### Written task 1:
In the written music dataset entries, reproduce the lines between the start of the entries and the line holding "fisis'4 dis'8[-. ais'8] e'4 |", inclusive, changing "Allegretto" to "Andante" and keeping everything else the same. Omit the pictures from your answer.

### Passage shown:
◆ ◆ ◆

# Ariens throttle control knob to ON position when starting some models (only)



## Snowzer (Oct 14, 2015)

My new Ariens Deluxe Model 921024 did not start right up this morning (and I had it in a heated garage). I went for the manual to make sure I was following every starting instruction to the letter. I noticed that the instructions stipulate that on Models 921032 and 921044 Only: Turn throttle control knob to run position. Well since I was sure that I had followed all steps correctly I thought I would experiment with that and the run position seemed to do the trick (Although I have a model 921024). Notice I said "seemed" to do the trick because I will add that I smelled gasoline despite priming 3 pumps after the first try. I know the manual recommends 3 pumps for a cold engine but I wonder if mine would qualify as a cold engine in a heated garage. It was cold in the sense that it had not been started for 3 weeks but otherwise it is stored at around 60DegF.

So all that being said I have two questions.

1) If I smell gasoline does that necessarily mean I have flooded the carb?

2) Does anyone understand why Models 921032 and 921044 (Only) require the throttle control to be set to run before starting?

I am also thinking that perhaps the wait time between starts while I went upstairs to get the manual could have dried up any excess gas which allowed it to start in the end.


----------



## ELaw (Feb 4, 2015)

Snowzer said:


> If I smell gasoline does that necessarily mean I have flooded the carb?


Absolutely not! I keep mine in a heated (somewhat) garage too, and usually prime twice for a cold start. Smelling a little gas or seeing a small amount drip out of the carb after priming is commonplace and not necessarily a problem. If the smell is making you gag or there's a puddle of gas under the engine, that could be a different story.

◆ ◆ ◆

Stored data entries
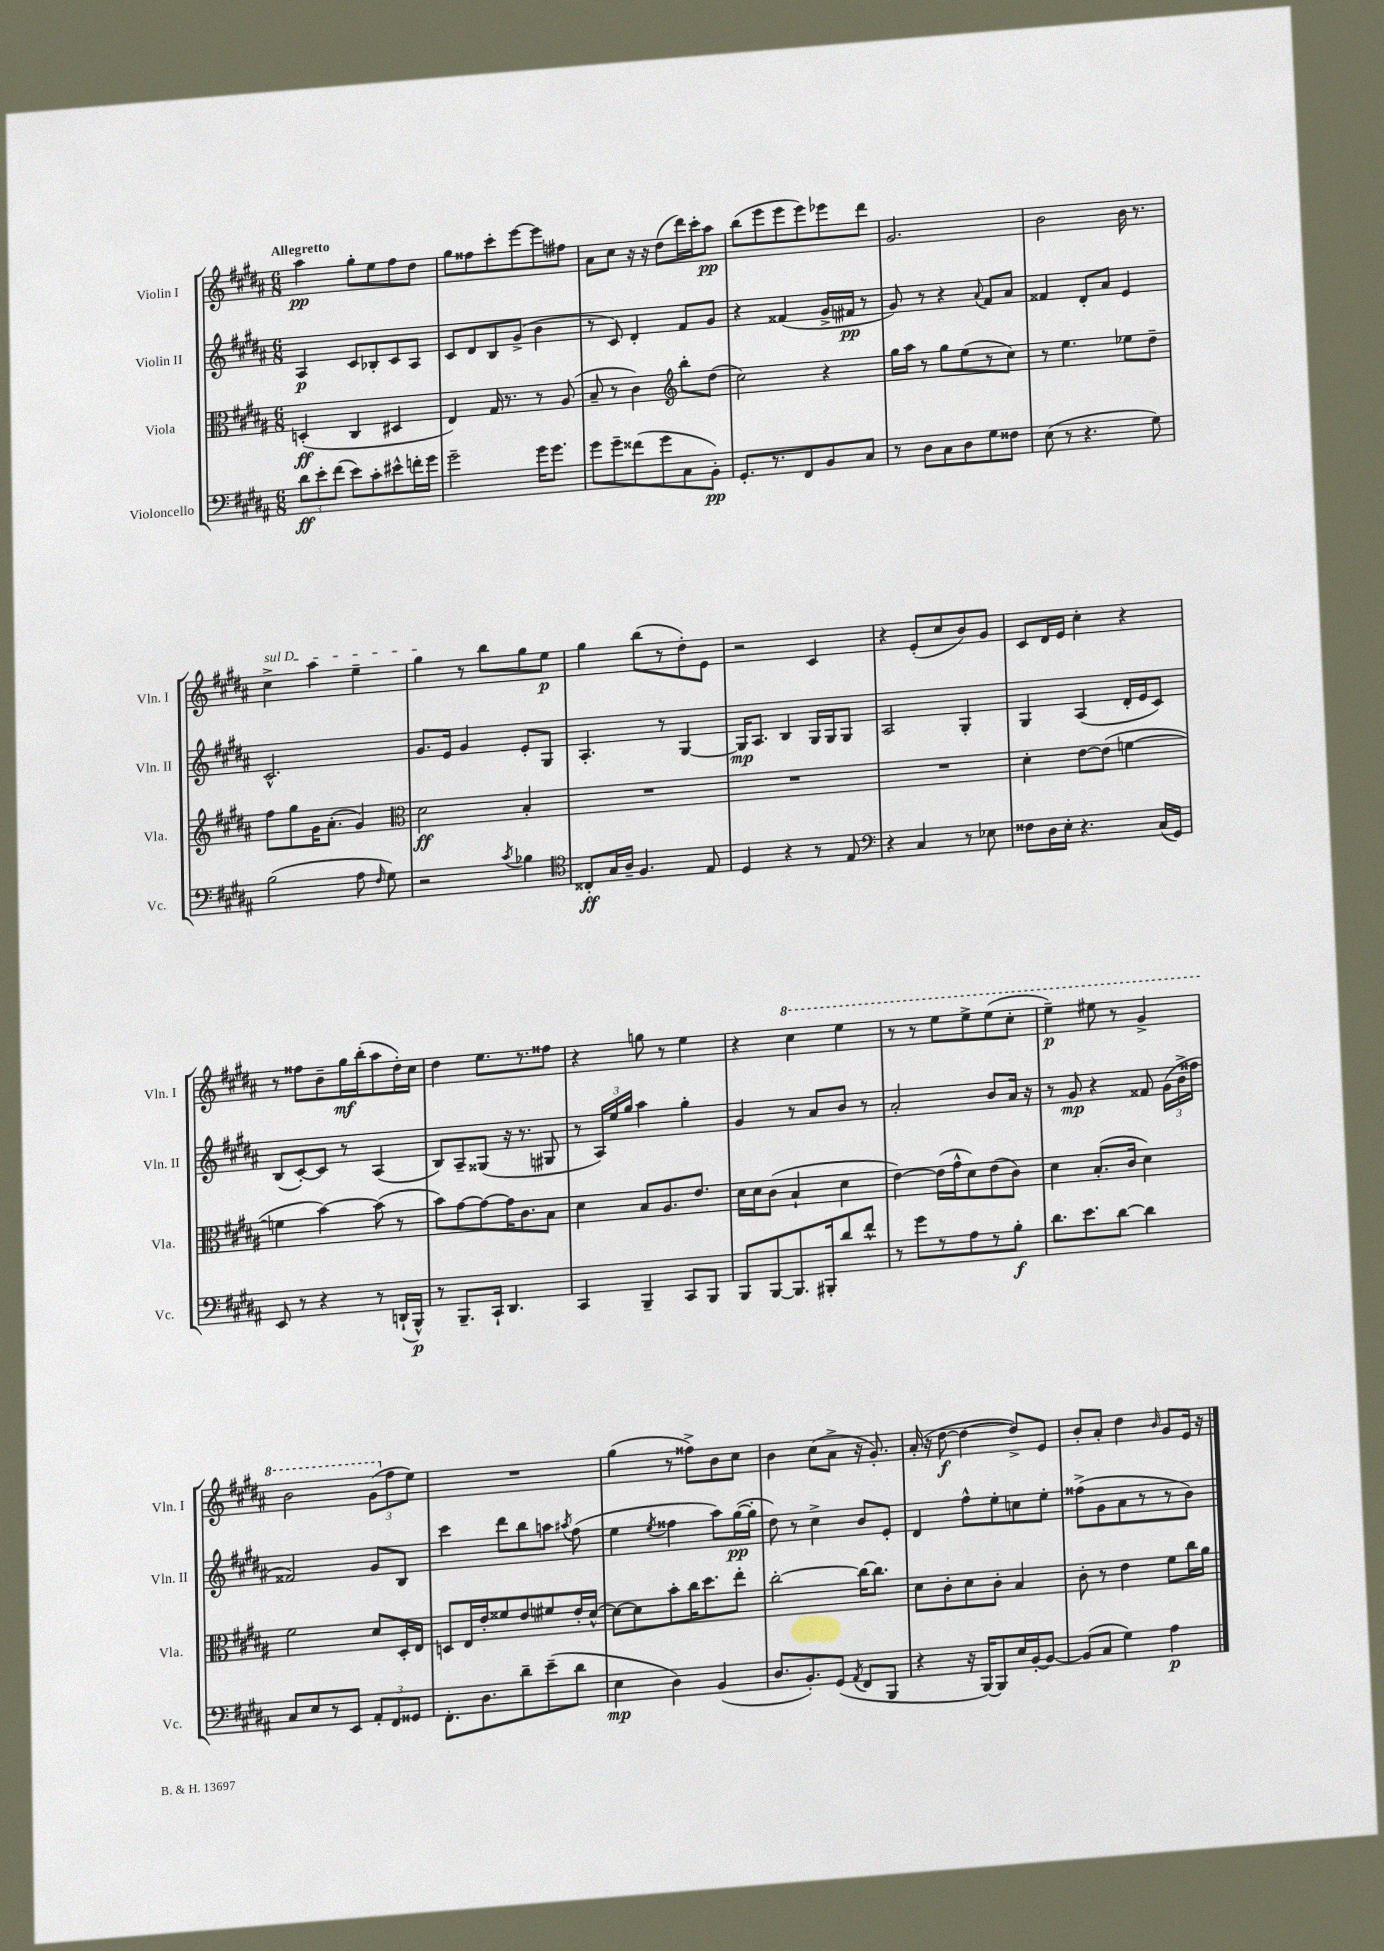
<<
\new StaffGroup <<
\new Staff = "s0" \with { instrumentName = "Violin I" shortInstrumentName = "Vln. I" } {
    \clef treble \key b \major \numericTimeSignature \time 6/8 \tempo "Allegretto"
    \autoBeamOff ais''4\pp gis''8[-. e''8 fis''8 dis''8] |
    gis''8[ fisis''8 cis'''8-. e'''8~ e'''8 fis''8] |
    ais'8[ cis''8] r16 r16 dis''8[( dis'''16) cis'''16-. ais''8]\pp |
    b''8[( e'''8 e'''8 e'''8) ees'''8 dis'''8] |
    gis'2. |
    b'2 b'16 r8. |
    \once \override TextSpanner.bound-details.left.text = \markup { \italic "sul D" } cis''4->\startTextSpan ais''4 e''4-- |
    gis''4\stopTextSpan r8 b''8[ gis''8 e''8]\p |
    gis''4 b''8[( r8 dis''8-.) e'8] |
    r2 cis'4 |
    r4 e'8[-.( cis''8 b'8) gis'8] |
    cis'8[ dis'16 e'16] cis''4-. r4 |
    r8 fisis''8[ b'8-- gis''16\mf b''16-.( ais''8 dis''16-.) cis''16] |
    dis''4 e''8.[ r8. fisis''8] |
    r4 g''8 r8 e''4 |
    r4 \ottava #1 cis'''4 e'''4 |
    r8 r8 e'''8[ e'''8-> e'''8( cis'''8]-. |
    e'''4--\p) eis'''8 r8 gis''4-> |
    b''2 \tuplet 3/2 { gis''8[( \ottava #0 fis''8 e''8]) } |
    R2. |
    gis''4( r8 fisis''8[->) b'8 cis''8] |
    b'4 cis''8[( ais'8]-> r16 gis'8.-.) |
    ais'16-.( r16 dis''8~\f dis''4~ dis''8[->) e'8] |
    b'8[-. ais'8]-. dis''4 \grace { b'16 } gis'8[ e'16] r16 \bar "|." |
}
\new Staff = "s1" \with { instrumentName = "Violin II" shortInstrumentName = "Vln. II" } {
    \clef treble \key b \major \numericTimeSignature \time 6/8
    \autoBeamOff ais4\p cis'8[ bes8-. cis'8 ais8] |
    cis'8[ dis'8 b8 gis'8]->( b'4 |
    r8 cis'8) dis'4-. fis'8[ gis'8] |
    r4 fisis'4( gis'16[-> fis'16]\pp r8 |
    gis'8) r8 r4 \appoggiatura { ais'8 } fis'8[ ais'8] |
    fisis'4 dis'8[-. ais'8] e'4 |
    cis'2.-^ |
    gis'8.[ e'16] gis'4 e'8[-. gis8] |
    ais4.-. r8 gis4~ |
    gis16[\mp ais8.] b4 gis16[ gis16 gis8] |
    ais2 gis4-. |
    gis4 ais4( dis'16[-. e'16 cis'8]) |
    b8[( cis'8~-.) cis'8] r8 ais4( |
    b8[) ais8-- gisis8]( r16 r8. gis8 |
    r8 \tuplet 3/2 { ais16[) e''16 gis''16] } ais''4 gis''4-. |
    gis'4 r8 ais'8[ b'8] r8 |
    ais'2-. b'8[ ais'16] r16 |
    r8 gis'8\mp r4 fisis'8 \tuplet 3/2 { gis'16[( b'16-> fisis''16] } |
    fisis'2) gis'8[ b8] |
    cis'''4 dis'''8[ b''8 a''8] \acciaccatura { ais''8 } fis''8( |
    e''4 \acciaccatura { e''8 } fisis''4 ais''8[) gis''16~\pp( gis''16]-. |
    dis''8) r8 cis''4-> b'8[ e'8]-. |
    dis'4 fis''8[-^ e''8-. c''8 e''8]-. |
    fisis''8[->( gis'8 ais'8 r8 r8 b'8]) \bar "|." |
}
\new Staff = "s2" \with { instrumentName = "Viola" shortInstrumentName = "Vla." } {
    \clef alto \key b \major \numericTimeSignature \time 6/8
    \autoBeamOff d4-.\ff( cis4 dis4 |
    e4) gis16 r8. r8 ais8( |
    b8-- r8 cis'4) \clef treble b''8[-. dis''8]( |
    cis''2) r4 |
    gis''16[ ais''16] r8 gis''8[ e''8( r8 cis''8]) |
    r8 e''4. ees''8[ dis''8]-- |
    fis''8[ gis''8 gis'16 ais'8.]-.( gis'4) |
    \clef alto dis'2\ff b4-. |
    R2. |
    R2. |
    R2. |
    dis'4-. e'8[~ e'8]( f'4~ |
    f'4 b'4~) b'8( r8 |
    b'8[) gis'8~ gis'8~ gis'16 cis'8. b8] |
    dis'4 b8[ ais8. e'8.] |
    dis'16[ dis'16 cis'8]( b4-! dis'4 |
    e'4~) e'16[( gis'16-^ dis'8) e'8( cis'8]) |
    dis'4 b8.[-.( cis'16] dis'4) |
    fis'2 dis'8[ dis16-. e16] |
    d8[ e16 e'16-. fisis'8 e'8 fis'8 e'16-. dis'16]~-^ |
    dis'8[~ dis'8 b'8-. cis''16 dis''8. e''8]-. |
    cis''2~-. cis''16[~ cis''8.] |
    dis'8[ cis'8-. dis'8 cis'8]-. b4 |
    cis'8-. r8 e'4 fis'8[ cis''16 ais'16] \bar "|." |
}
\new Staff = "s3" \with { instrumentName = "Violoncello" shortInstrumentName = "Vc." } {
    \clef bass \key b \major \numericTimeSignature \time 6/8
    \autoBeamOff \tuplet 3/2 { dis'8[\ff e'8-. fis'8]( } e'8[) cis'8-. eis'8-^ f'16-. gis'16] |
    gis'2-- gis'16[ gis'8.] |
    gis'8[ gis'8-- fisis'8( gis'8 cis8 b,8]-.\pp) |
    gis,8.[-. r8. fis,8 b,8 cis8] |
    r8 dis8[ cis8 dis8 gis8 fisis8] |
    e8( r8 r4. gis8) |
    b2( ais8 \grace { fis16 } gis8) |
    r2 \acciaccatura { cis'8 } bes4 |
    \clef tenor cisis8[-.\ff gis16 ais16]-- fis4. e8 |
    dis4 r4 r8 e8 |
    \clef bass r4 cis4 r8 ees8 |
    fisis8[ dis16 e16]-. r4. cis16[( gis,16]) |
    e,8 r8 r4 r8 d,16[-!( b,,16]-^\p) |
    r8 b,,8.[-- cis,16]-! dis,4. |
    cis,4 b,,4-- cis,8[ b,,8] |
    b,,8[ b,,8~ b,,8. bis,,16-. dis'8 fis'8]-^ |
    r8 gis'8[ r8 ais8 r8 b8]-.\f |
    dis'8.[ e'8. dis'8]~ dis'4 |
    cis8[ e8 r8 e,8] \tuplet 3/2 { ais,8[-. fis,8 gisis,8] } |
    fis,8.[-. dis8. dis'8-- e'8--( dis'8] |
    e4\mp dis4) b,4( |
    dis8.[ b,8.-.) gis,8]( \acciaccatura { ais,8 } fis,8[ b,,8] |
    r4 r16 b,,16[~) b,,8 e16 b,16~-. b,8]~ |
    b,8[( cis8] gis4) ais4\p \bar "|." |
}
>>
>>
\layout { \context { \Score \remove "Bar_number_engraver" } }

◆ ◆ ◆

### Written task 2:
From the forum thread about the Ariens throttle knob, copy the passage between "Absolutely not! I" and "a different story.", inclusive.

### Exercise output 1:
<<
\new StaffGroup <<
\new Staff = "s0" \with { instrumentName = "Violin I" shortInstrumentName = "Vln. I" } {
    \clef treble \key b \major \numericTimeSignature \time 6/8 \tempo "Andante"
    \autoBeamOff ais''4\pp gis''8[-. e''8 fis''8 dis''8] |
    gis''8[ fisis''8 cis'''8-. e'''8~ e'''8 fis''8] |
    ais'8[ cis''8] r16 r16 dis''8[( dis'''16) cis'''16-. ais''8]\pp |
    b''8[( e'''8 e'''8 e'''8) ees'''8 dis'''8] |
    gis'2. |
    b'2 b'16 r8. |
    \once \override TextSpanner.bound-details.left.text = \markup { \italic "sul D" } cis''4->\startTextSpan ais''4 e''4-- |
    gis''4\stopTextSpan r8 b''8[ gis''8 e''8]\p |
    gis''4 b''8[( r8 dis''8-.) e'8] |
    r2 cis'4 |
    r4 e'8[-.( cis''8 b'8) gis'8] |
    cis'8[ dis'16 e'16] cis''4-. r4 |
    r8 fisis''8[ b'8-- gis''16\mf b''16-.( ais''8 dis''16-.) cis''16] |
    dis''4 e''8.[ r8. fisis''8] |
    r4 g''8 r8 e''4 |
    r4 \ottava #1 cis'''4 e'''4 |
    r8 r8 e'''8[ e'''8-> e'''8( cis'''8]-. |
    e'''4--\p) eis'''8 r8 gis''4-> |
    b''2 \tuplet 3/2 { gis''8[( \ottava #0 fis''8 e''8]) } |
    R2. |
    gis''4( r8 fisis''8[->) b'8 cis''8] |
    b'4 cis''8[( ais'8]-> r16 gis'8.-.) |
    ais'16-.( r16 dis''8~\f dis''4~ dis''8[->) e'8] |
    b'8[-. ais'8]-. dis''4 \grace { b'16 } gis'8[ e'16] r16 \bar "|." |
}
\new Staff = "s1" \with { instrumentName = "Violin II" shortInstrumentName = "Vln. II" } {
    \clef treble \key b \major \numericTimeSignature \time 6/8
    \autoBeamOff ais4\p cis'8[ bes8-. cis'8 ais8] |
    cis'8[ dis'8 b8 gis'8]->( b'4 |
    r8 cis'8) dis'4-. fis'8[ gis'8] |
    r4 fisis'4( gis'16[-> fis'16]\pp r8 |
    gis'8) r8 r4 \appoggiatura { ais'8 } fis'8[ ais'8] |
    fisis'4 dis'8[-. ais'8] e'4 |

### Exercise output 2:
Absolutely not! I keep mine in a heated (somewhat) garage too, and usually prime twice for a cold start. Smelling a little gas or seeing a small amount drip out of the carb after priming is commonplace and not necessarily a problem. If the smell is making you gag or there's a puddle of gas under the engine, that could be a different story.